Ветви не колыхнутся на моей берёзе – спят; поникшие. На одной из них болтается вниз головой синица – долбит клювом замёрзшую на почке прозрачную каплю – не поддаётся та – словно алмазная. Ещё какие-то, вовсе уж меленькие, снуют среди веток – чечётки вроде. Скоро уже отбудут в тундру и синицы, и чечётки. Прилетят на смену им другие – неизменно.
В Ялань из ельника – с разных сторон, по две, по три, не общим строем – слетаются вороны. Глаза продрали только, и сюда. Жить без неё не могут, без Ялани. Им словно мёдом здесь намазано. И пусть их. Охлопьем, будто от пожарища, они по небу-то; и молчаливые спросонок – не нарушают общего затишья.

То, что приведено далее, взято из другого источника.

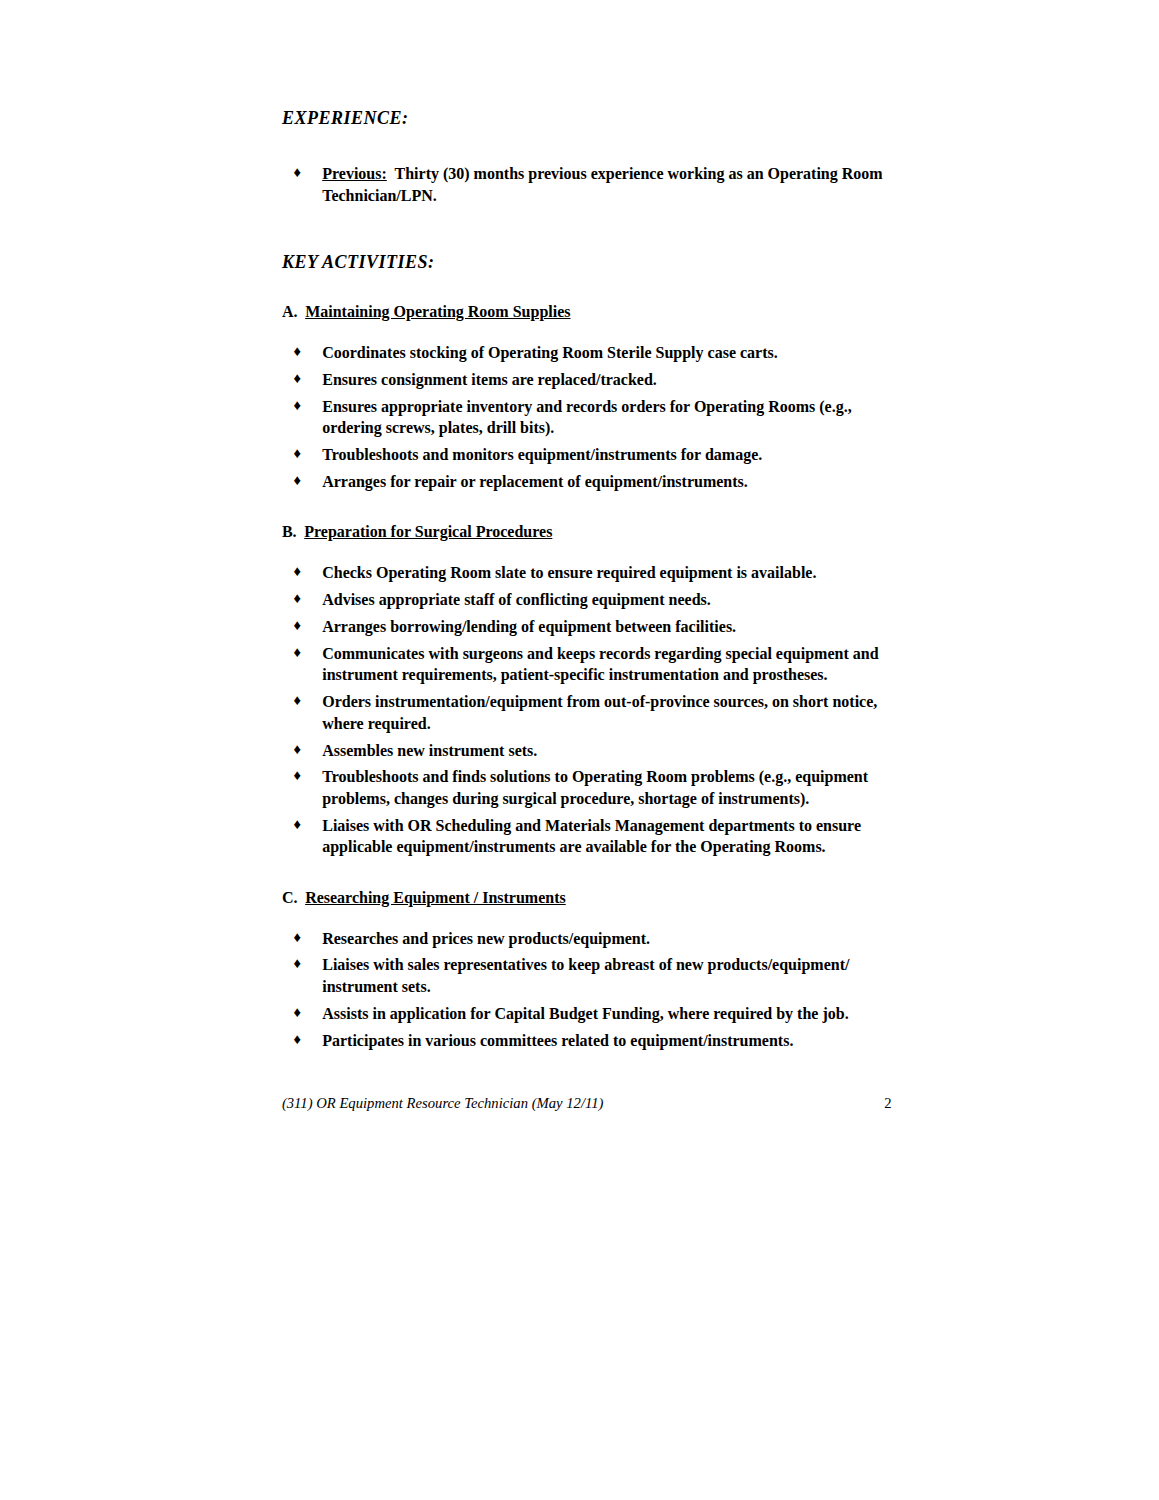EXPERIENCE:
Previous: Thirty (30) months previous experience working as an Operating Room Technician/LPN.
KEY ACTIVITIES:
A. Maintaining Operating Room Supplies
Coordinates stocking of Operating Room Sterile Supply case carts.
Ensures consignment items are replaced/tracked.
Ensures appropriate inventory and records orders for Operating Rooms (e.g., ordering screws, plates, drill bits).
Troubleshoots and monitors equipment/instruments for damage.
Arranges for repair or replacement of equipment/instruments.
B. Preparation for Surgical Procedures
Checks Operating Room slate to ensure required equipment is available.
Advises appropriate staff of conflicting equipment needs.
Arranges borrowing/lending of equipment between facilities.
Communicates with surgeons and keeps records regarding special equipment and instrument requirements, patient-specific instrumentation and prostheses.
Orders instrumentation/equipment from out-of-province sources, on short notice, where required.
Assembles new instrument sets.
Troubleshoots and finds solutions to Operating Room problems (e.g., equipment problems, changes during surgical procedure, shortage of instruments).
Liaises with OR Scheduling and Materials Management departments to ensure applicable equipment/instruments are available for the Operating Rooms.
C. Researching Equipment / Instruments
Researches and prices new products/equipment.
Liaises with sales representatives to keep abreast of new products/equipment/ instrument sets.
Assists in application for Capital Budget Funding, where required by the job.
Participates in various committees related to equipment/instruments.
(311) OR Equipment Resource Technician (May 12/11) 2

Ни облака. Одно только крохотное – там, на юго-востоке, на самом горизонте – пятном расплывчатым темнеет – самолёт летел, наверное, так выхлопнул, чихнул – осталось, за горизонт скатиться не успело.
Присмотрелся к нему, к этому облачку, – похоже контурами на дракона огнедышащего, с алым высунутым жалом. Повернулся через какое-то время в его сторону – словно и не было – как кто-то стёр – рассеялось бесследно; смылся дракон куда-то, сгинул – чуда, восхода солнца-то, как будто испугался.
Звезда. Над ельником. Или планета. Одна-одинёшенька. Поискал глазами, поискал, обежал ими неторопно весь небосвод от края и до края – нигде другой не обнаружил. Яркая. Венера, может? Может и – Венера. Поёт. Для тех, кто её видит. И для меня вот – слушаю; не зашуметь бы лишний раз, не заглушить бы – опасаюсь. Ельник, верхушки наострив, внимает песне – не глухой-то.
Утро. Не очень раннее, но и не позднее.
Солнце не взошло ещё, но сопки обагрило, по самой кромке – как окантовало, кант из бордового становится малиновым; сверху, над сопками, уже видна его корона золотая – солнца.
Смотрю – мне кажется, что ангел обтекает небо.
Свежо и гулко. Далеко где-то, в чьём-то дворе овцы общительные блеют – ко мне уж тут от ельника доносится – так раздаётся; в Линьковском краю, словно на кромке света, набирает кто-то из колодца воду – ворот скрипит – как будто рядом; не посекретничаешь – слышимость такая; под стать ей и видимость – прозорочисто.
Сухо. Морозец резкий, колкий. Ранней осенью такой бы лютым показался. На термометре – в окошко глянул на него, как выходить на улицу собрался, – восемнадцать. Двадцать, значит, поодаль от дома. Знаешь, что не на весь день его хватит, мороза этого, так даже радует, бодрит. К обеду минус поменяется на плюс; воздух до десяти, на солнце-то, прогреется.
Ладно как, Господи, как ладно! Но отчего же:
Дух мой уны во мне, сердце моё во мне смятеся? – хоть и не общим настроением, да уязвляет тонким жалом.
С крыш – дома, навеса, бани и двора – свисают длинные сосульки – как опрокинутые конусные свечи – пока застывшие, не плавятся. В детстве мы сламывали их, сосали вместо леденцов, и что вкуснее, до сих пор не знаю. Надо попробовать – определиться.
Сломал, попробовал – на самом деле – сладко; но леденцов опять вот нет – чтобы сравнить.
Дед мой, Истомин Павел Григорьевич, лечил ими, сосульками, горло – об этом мне рассказывал отец – то есть ангину. «А он, дед Павел, простывал когда-нибудь?» – спрашивал я у отца. «Да нет, такого вроде не было, – отвечал мне отец. – Ну а вот глотка-то болела у него… Коли сосульками лечился. Закалял так, может, только… Чтобы хворал когда, нет, не припомню… Потом лежал уже, с быком-то поборолся… Так-то лежал, но не хворал же… Позвоношник… Чуть только в горле запершит – попьёт холодного, надует из окна ли, – так всё и требовал сосульку… Сосулек нет, так снегу или льду… Лёд в нашем колодце по всему лету держался… А к докторам не обращался, к коновалам. В семьдесят слёг, а в девяносто с лишком помер. И сто бы лет прожил, с быком бы не связался… Сестра его, тётка моя, Лукерья Григорьевна, Мизонова по мужу, до ста четырнадцати дотянула, и в здравом всё уме… ты ж её помнишь».